Here's a link to the church's website. It was just recently launched and is in the process of being updated, but the basics are there.
P.S. As I was mulling over this blog post and preparing to write I struggled with many conflicting feelings and ideas. While I've never denied being a Christian, it is a part of my life that I often don't discuss unless I'm asked directly about it. It did feel a bit odd, therefore, to consider posting something like this in a place where theoretically, anyone could see it. I realize most readers who get to this point probably know me pretty well already and may even be somewhat of a captive audience (I still thank you for sticking with me this long). But my faith still felt awfully personal to discuss here as I thought of those who might not know me so well (and if that's you, I also appreciate your hanging in here for this long).
The day after arriving here in Gwangju I pulled all the clothes I had brought out of my two suitcases. In one of the bags I found a piece of paper ripped from a yellow legal pad and drawn on in crayon. Spread over a rough sketch of East Asia my brother had listed Bible verses for me to look up, all related to brotherhood.
A few weeks later, as I was walking home from work, I ran into one of the former Korean employees from the school. Unfortunately, I arrived here just as he was preparing to leave the school and begin his next adventure in life, so I didn't get a chance to know him very well. He was the first person from the school I met here, as he picked me up from the bus terminal and took me to my apartment and the school, and he was a big help to me in getting settled in the weeks that followed. He always seemed to me like an incredibly friendly and fascinating guy, and by all accounts from other teachers, he is.
That night on the sidewalk as he was saying goodbye he told me he'd seen that note when he was setting up my television in the apartment, as I'd left it sitting out right next to the TV. I remember now thinking as I set it down that if anyone were to be in my apartment I would want them to see that note more than anything else I have here, so I was actually pleased he'd noticed it.
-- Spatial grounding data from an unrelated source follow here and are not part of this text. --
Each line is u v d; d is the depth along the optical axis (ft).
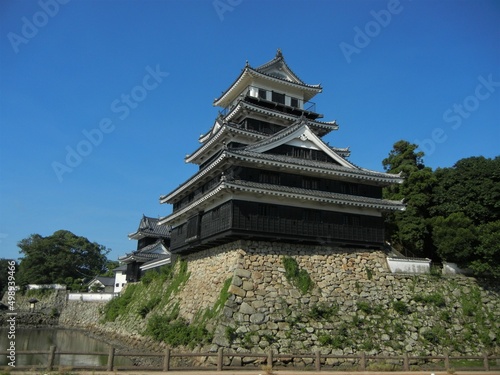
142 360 98.84
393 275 103.60
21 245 309.01
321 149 110.22
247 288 88.07
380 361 84.12
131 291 168.35
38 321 229.45
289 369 74.08
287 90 139.64
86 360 103.19
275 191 92.07
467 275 110.52
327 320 89.97
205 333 84.43
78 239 342.03
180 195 130.52
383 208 105.60
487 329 101.19
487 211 119.03
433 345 93.50
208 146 122.01
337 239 100.12
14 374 52.29
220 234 93.40
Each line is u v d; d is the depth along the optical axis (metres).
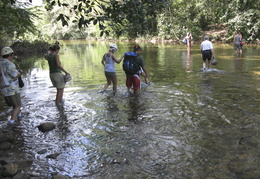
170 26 31.64
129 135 4.77
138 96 7.26
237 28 23.00
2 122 5.64
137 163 3.80
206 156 3.91
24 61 18.20
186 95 7.17
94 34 50.19
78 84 9.17
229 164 3.66
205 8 28.06
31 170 3.72
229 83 8.38
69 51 24.19
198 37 28.91
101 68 12.90
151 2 4.68
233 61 12.97
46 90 8.53
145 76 8.48
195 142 4.38
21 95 7.90
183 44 26.92
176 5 31.34
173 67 12.04
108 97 7.30
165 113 5.82
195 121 5.30
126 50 22.52
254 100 6.51
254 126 4.94
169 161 3.82
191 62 13.43
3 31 22.41
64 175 3.56
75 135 4.88
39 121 5.66
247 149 4.07
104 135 4.82
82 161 3.93
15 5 15.79
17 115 5.97
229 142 4.33
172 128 5.00
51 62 6.63
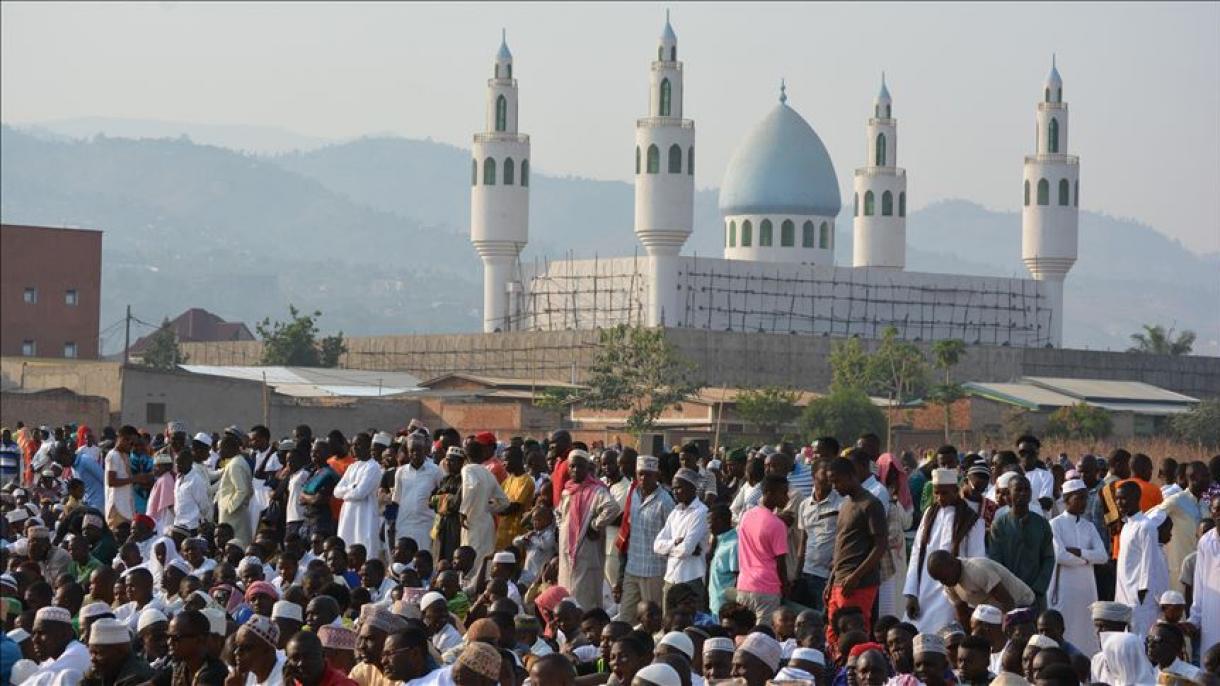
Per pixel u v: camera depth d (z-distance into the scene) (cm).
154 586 4038
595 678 2964
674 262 19588
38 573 4034
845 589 3322
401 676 2575
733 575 3722
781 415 15162
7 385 15012
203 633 2767
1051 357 19762
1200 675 2823
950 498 3391
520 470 4406
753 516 3566
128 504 5125
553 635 3500
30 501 5803
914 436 15562
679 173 19675
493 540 4284
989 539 3362
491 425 14588
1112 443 12369
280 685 2688
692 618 3281
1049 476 4281
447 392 15788
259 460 5125
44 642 2967
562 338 17875
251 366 18200
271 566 4122
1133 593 3597
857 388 16438
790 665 2811
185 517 4809
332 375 16188
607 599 4309
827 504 3575
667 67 19875
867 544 3328
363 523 4503
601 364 15825
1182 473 4303
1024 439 4306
He told me he'd seen what my brother had written at the top of the page: "Don't forget your roots."
Then he told me that although he didn't know me well, he thought I probably wouldn't. I was flattered.
As I said, I have to tell people who I am, and this really is the most important aspect of my life as I see myself. I don't even list my religious views on my social networking profiles, which are (somewhat) private. So here I am, revealing myself.
One of my fears is that some people may learn this about me and feel some discomfort with me as a result. If you've met me already, you've met the real me. If it seemed like I liked you, I liked you. Even if it seemed like I didn't like you, I probably liked you. I'm often not the most adept at displaying to people that I truly enjoy their company, though I usually do.
Many, many terrible sins have been and continue to be committed in the name of Christianity and other religions, and the loudest voices claiming to represent us often spew hate. Meanwhile a great many of us go about our lives seeking the fulfillment that comes from being good to people. I don't always do it, but when I don't I always wish I had.
P.P.S. I need to send a special birthday shout-out to my best friend of 25 years, one of those cousins I was always excited to see at church, David! Miss you, bro!